*Exercise:*
From the article on frozen stablecoins below, pull out the passage word for word, starting at "According to new" and stopping after "by trading volume.".

Censorship of crypto assets has become so popular that a new dashboard is tallying the number of times companies have frozen tokens.

According to new tracker, stables.rip, two companies have frozen 3.7 billion stablecoins.

Although BTC as good as created the crypto industry as a protest against trusted intermediaries, stablecoins are more than twice as popular as BTC by trading volume.

By this measure, trusted intermediaries still maintain a majority share of power over most crypto transactions.

Despite crypto users being vaguely aware of these censorship practices as something nebulous, few could quantify its precise scope. This new tracker has helped turn an abstract reality into a specific quantity.

Alex Gladstein at the Human Rights Foundation pushed the headline into social media’s timeline on Friday, calling it a “Good reminder that while stables have utility they are not freedom money.” 

Matt Odell remarked, “Two billion frozen in two years. Wild.” 

Another widely shared comment contrasted stablecoin censorship with censorship-resistant BTC.

More crypto censorship than ever

The numbers behind the outrage are real.

Over the past six years, two stablecoin issuers have frozen approximately 3.7 billion coins on the Ethereum and Tron blockchains, censoring the power of those coins’ keyholders from moving them on-chain. 

Worse, the trend has accelerated substantially. Of that six-year total, 2.8 billion tokens, or 75%, froze within the past two years.

Although the number and value of coins is known, it’s impossible to determine how many transactions were unilaterally prevented.

The two most popular stablecoins, for example, trade over $40 trillion annually in on- and off-chain trades against other assets, according to CoinMarketCap.

Tether and Circle, the respective issuers of USDT and USDC, maintain privileged administrative control over their own smart contracts. 

At any time, they may add any wallet to a blacklist, forcing the tokens sitting in that wallet to stop moving until they lift the freeze.

Tether even goes a step further with a function named destroyBlackFunds, which lets it burn tokens outright.

Indeed, in 2025 alone, it incinerated $698 million of the $1.26 billion it froze that year.

Many other stablecoins, including the Trump family’s USD1, have similar powers to remotely freeze tokens.

*Data:*
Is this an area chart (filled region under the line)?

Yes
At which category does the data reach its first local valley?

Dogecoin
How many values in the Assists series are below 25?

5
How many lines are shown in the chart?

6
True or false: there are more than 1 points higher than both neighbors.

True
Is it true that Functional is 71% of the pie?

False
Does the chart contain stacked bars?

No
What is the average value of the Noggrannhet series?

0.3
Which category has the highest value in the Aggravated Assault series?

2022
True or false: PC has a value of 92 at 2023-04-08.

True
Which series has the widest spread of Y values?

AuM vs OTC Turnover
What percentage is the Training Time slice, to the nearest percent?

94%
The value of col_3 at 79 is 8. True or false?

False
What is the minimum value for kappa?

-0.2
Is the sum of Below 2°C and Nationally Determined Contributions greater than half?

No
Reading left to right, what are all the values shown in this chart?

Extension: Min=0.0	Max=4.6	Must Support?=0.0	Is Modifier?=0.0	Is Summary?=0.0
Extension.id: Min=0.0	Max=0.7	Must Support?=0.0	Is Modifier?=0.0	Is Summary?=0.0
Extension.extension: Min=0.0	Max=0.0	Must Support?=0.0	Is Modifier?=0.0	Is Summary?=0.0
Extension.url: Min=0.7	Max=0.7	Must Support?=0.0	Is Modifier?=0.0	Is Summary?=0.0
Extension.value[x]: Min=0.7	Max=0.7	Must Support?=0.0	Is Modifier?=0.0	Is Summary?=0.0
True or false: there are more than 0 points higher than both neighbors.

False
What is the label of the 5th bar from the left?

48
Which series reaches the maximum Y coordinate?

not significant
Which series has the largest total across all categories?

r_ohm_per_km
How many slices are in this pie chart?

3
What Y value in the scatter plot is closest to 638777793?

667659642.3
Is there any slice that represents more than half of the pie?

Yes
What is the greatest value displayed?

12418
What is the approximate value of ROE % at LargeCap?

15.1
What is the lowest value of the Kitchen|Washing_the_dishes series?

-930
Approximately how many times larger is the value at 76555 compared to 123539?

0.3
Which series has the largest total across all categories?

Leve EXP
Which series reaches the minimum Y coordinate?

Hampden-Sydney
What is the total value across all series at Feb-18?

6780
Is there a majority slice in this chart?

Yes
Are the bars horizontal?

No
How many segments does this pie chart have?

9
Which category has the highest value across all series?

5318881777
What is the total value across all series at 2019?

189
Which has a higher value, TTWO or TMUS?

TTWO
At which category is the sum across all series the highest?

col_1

*Task output:*
According to new tracker, stables.rip, two companies have frozen 3.7 billion stablecoins.

Although BTC as good as created the crypto industry as a protest against trusted intermediaries, stablecoins are more than twice as popular as BTC by trading volume.